FunctionReturnsWhat it handles for you
ourgeo_read_arcgis()sf Paginates EsriJSON and rebuilds Esri curves as true OGC CIRCULARSTRING/COMPOUNDCURVE/CURVEPOLYGON so arcs stay exact. Halves the page size and retries when a layer cannot satisfy its own advertised maximum.
ourgeo_read_esri_image()SpatRaster Chunked /exportImage requests, mosaicked with terra, with a retry per chunk.
ourgeo_read_stac()sf Treats STAC’s limit as the per-page cap it really is, follows pagination tokens, and halves the page size on a server error.
ourgeo_read_stac_rasters()SpatRaster Reads STAC item assets as rasters rather than footprints.
ourgeo_read_wcs()SpatRaster GetCoverage 2.0.1 for real data values. Reprojects the bbox, negotiates SCALESIZE axis naming across server implementations, and bisects the request when a server refuses the volume.
ourgeo_read_wms()SpatRaster Rendered RGB via GetMap 1.1.1 (which avoids the 1.3.0 axis-order trap), chunked, georeferenced locally and written to GeoTIFF.
ourgeo_read_erddap_grid()SpatRaster Imports griddap as .esriAscii for real float values, applies stride subsampling, and copes with descending latitude axes.
ourgeo_read_sdmx()data frame Fetches SDMX-CSV over httr2 rather than base url(), avoiding TLS failures and short timeouts, and caps observations per series.
ourgeo_read_odata()data frame Generous timeout with retry, and $top/$skip pagination up to a record cap.
These exist because the obvious one-liner is usually wrong. sf::st_read() on an Esri query URL returns empty geometry; read.csv() on an SDMX URL fails with an SSL error on some systems. Each helper is the working version of an import that looks like it should be a single call.

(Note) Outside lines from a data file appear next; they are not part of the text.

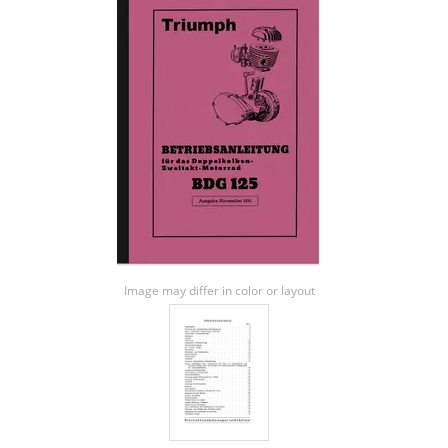
Image may differ in color or layout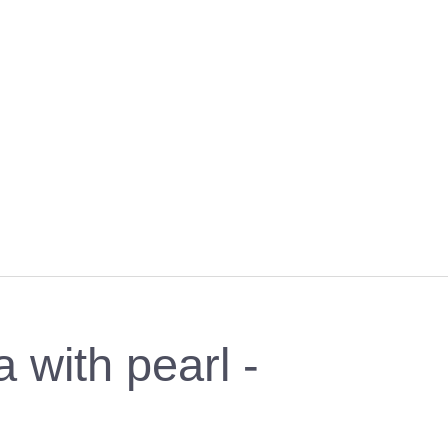
with pearl -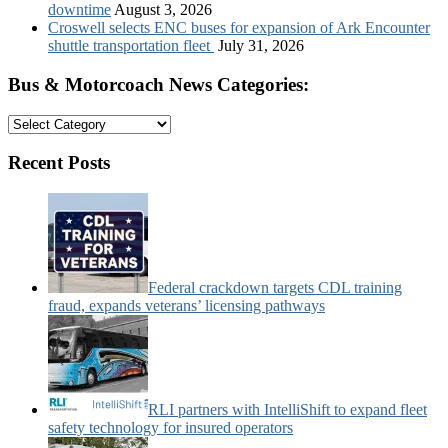
downtime
August 3, 2026
Croswell selects ENC buses for expansion of Ark Encounter
shuttle transportation fleet
July 31, 2026
Bus & Motorcoach News Categories:
Bus
&
Motorcoach
Recent Posts
News
Categories:
Federal crackdown targets CDL training
fraud, expands veterans’ licensing pathways
RLI partners with IntelliShift to expand fleet
safety technology for insured operators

Other functions worth knowing

ourgeo_linearize()
Converts curved geometry to straight segments. This is what the Linearize checkbox wraps your input in.
ourgeo_calc_crs()
Resolves the Auto-detect calculation CRS — the UTM zone for the data’s centroid, or identity for already-projected input.

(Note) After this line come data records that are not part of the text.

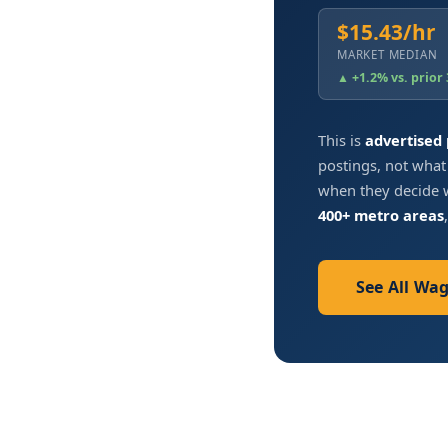
$15.43/hr
MARKET MEDIAN
▲ +1.2% vs. prior
This is
advertised
postings, not what
when they decide w
400+ metro areas
See All Wa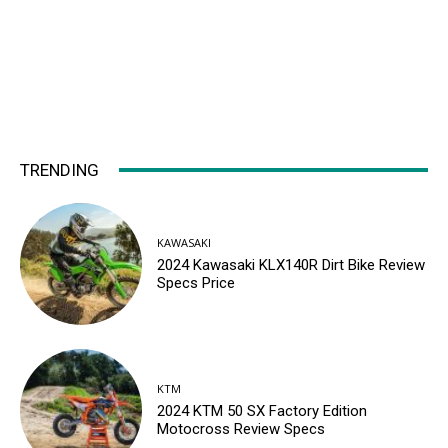
TRENDING
KAWASAKI
2024 Kawasaki KLX140R Dirt Bike Review
Specs Price
KTM
2024 KTM 50 SX Factory Edition
Motocross Review Specs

11 Which R package powers what

ouRGeo only needs the packages for the features you actually use. If something is greyed out or errors on first use, this table is the place to look.

PackagesNeeded for
httpuv jsonlite later httr2 Required. The R backend cannot start without these.
sfAll vector spatial work — import, geometry, the sf toolbox category
terraAll raster work — import, the 34 raster tools, tile serving
geosThe geos toolbox category
dplyrTable, join, aggregate and type/string tools; .Rgeo proxies
ggplot2 ggspatial tidyterra ggplot2 map export and the chart builder
tmaptmap map export
maptilesBasemap tiles in exported maps
pngEncoding raster map tiles for the canvas
sfarcExact measurement and overlay on true curves — installs from Git, not CRAN (see below)
DBI duckdb.Rgeo databases
ggnewscale Only emitted by a ggplot2 raster export needing two fill scales at once

sfarc is the one package here that is not on CRAN yet. Install it from its Git repository:

install.packages("remotes")
remotes::install_github("CCurtis1988/sfarc")

It is pure R, so there is nothing to compile and Windows users do not need Rtools. Without it ouRGeo still starts — you just lose curved geometry entirely, and a layer containing CIRCULARSTRING or CURVEPOLYGON features will refuse to draw. See the install guide for the full setup.

The idiomatic API clients you might expect — RSocrata, esri2sf, rstac, rerddap, rsdmx — are not required. ouRGeo’s generated code uses httr2, jsonlite and sf::st_read directly, so there is nothing extra to install for the Data Connector.